Judiciary

Changes proposed to execution protocol

Members of the Judiciary Committee heard testimony March 7 on a bill that would increase transparency in death penalty executions.

Sen. Patty Pansing Brooks
Sen. Patty Pansing Brooks

LB238, introduced by Lincoln Sen. Patty Pansing Brooks, would require that witnesses present for an execution be allowed to view the proceeding continuously from the time the convicted person enters the execution chamber to the time he or she is declared dead or the execution is halted.

The Aug. 14, 2018, execution of Carey Dean Moore has raised numerous questions about the state’s execution protocol, Pansing Brooks said, including a span of 14 minutes during which Nebraska Department of Correctional Services officials prohibited legally required observers from viewing the procedure.

“LB238 is not about whether the death penalty is right or wrong, it is about whether we have proper government accountability and transparency in carrying out this grave and somber event as required by law,” she said. “It’s clear as day to me that we didn’t have transparency in the last execution and we failed to live up to national and international transparency standards.”

The bill would prohibit any attempt to obstruct, shield or impede the witnesses’ view of the execution proceedings. The persons administering the execution protocol could, upon request, wear masks or otherwise conceal their personal identity from the witnesses.

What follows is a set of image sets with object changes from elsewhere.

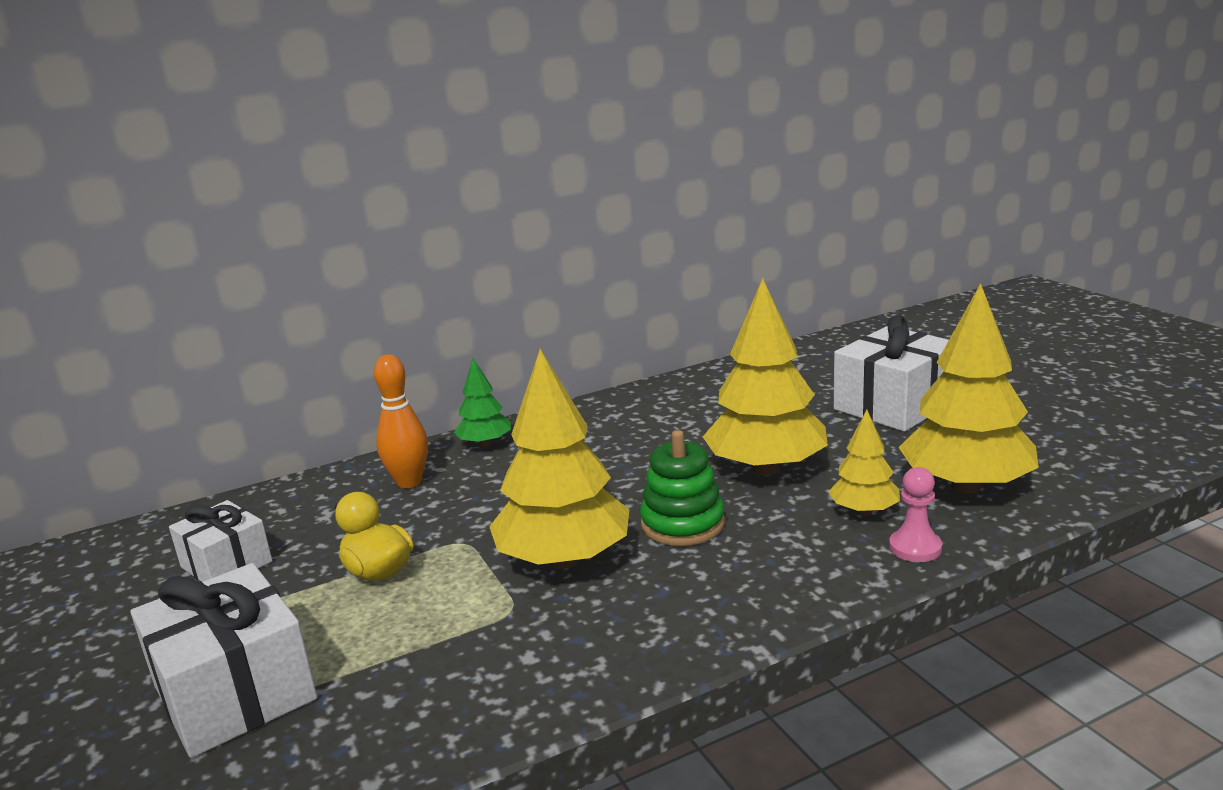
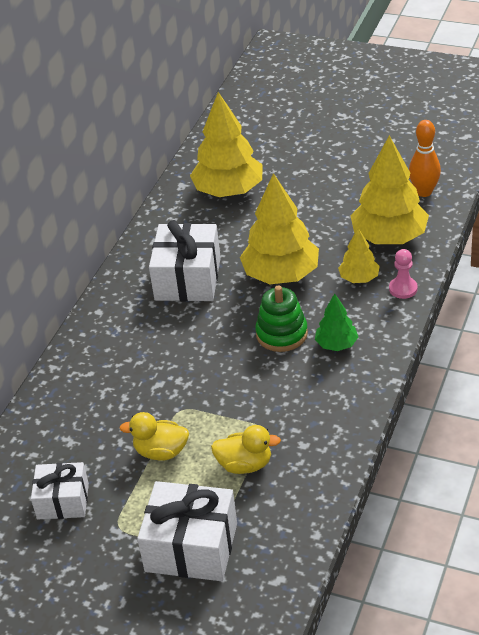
camera: 40 degrees left, 20 degrees up
orange bowling pin [374,354,428,488] -> orange bowling pin moved to [409,120,441,197]
green tree [454,358,511,447] -> green tree moved to [315,293,358,351]
yellow tree [489,349,629,569] -> yellow tree moved to [190,92,263,197]
white gift [834,315,949,432] -> white gift moved to [149,220,221,301]
none -> yellow duck [211,425,281,474]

Finally, LB238 would require the Executive Board of the Legislative Council to appoint two members of the Legislature to witness the execution process.

Robert Dunham, executive director of the Death Penalty Information Center, spoke in support of the bill. Of the 17 states that carried out 246 lethal injection executions between Jan. 1, 2011, and Aug. 31, 2018, all withheld at least some information about the execution process, he said.

This “retreat into secrecy” has occurred at the same time that states have conducted some of the most problematic executions in American history, Dunham said.

“States have moved to lethal injection and away from more overtly violent methods of execution in an effort to make the process seem more humane, but as the drugs of choice became less available and states became more desperate in seeking other execution drugs, they chose drugs that were inappropriate,” he said. “As a result of that, there have been a number of executions that have not gone according to plan or, to the extent that they did go according to plan, the plan itself was highly problematic.”

Also supporting the bill was Amy Miller, legal director of the ACLU of Nebraska. Not only does the public have a right to know [about executions] via the news media and the other witnesses in the room, she said, but the Legislature as a separate branch of government also should have significant oversight of the execution process.

“We’re looking at a department of corrections that has been riddled with scandal after scandal, both in our prison conditions and in the execution question, and they’re asking you to trust them and to not ask more questions,” Miller said. “That is the exact opposite of where we should be.”

No opposition testimony was given and the committee took no immediate action on the bill.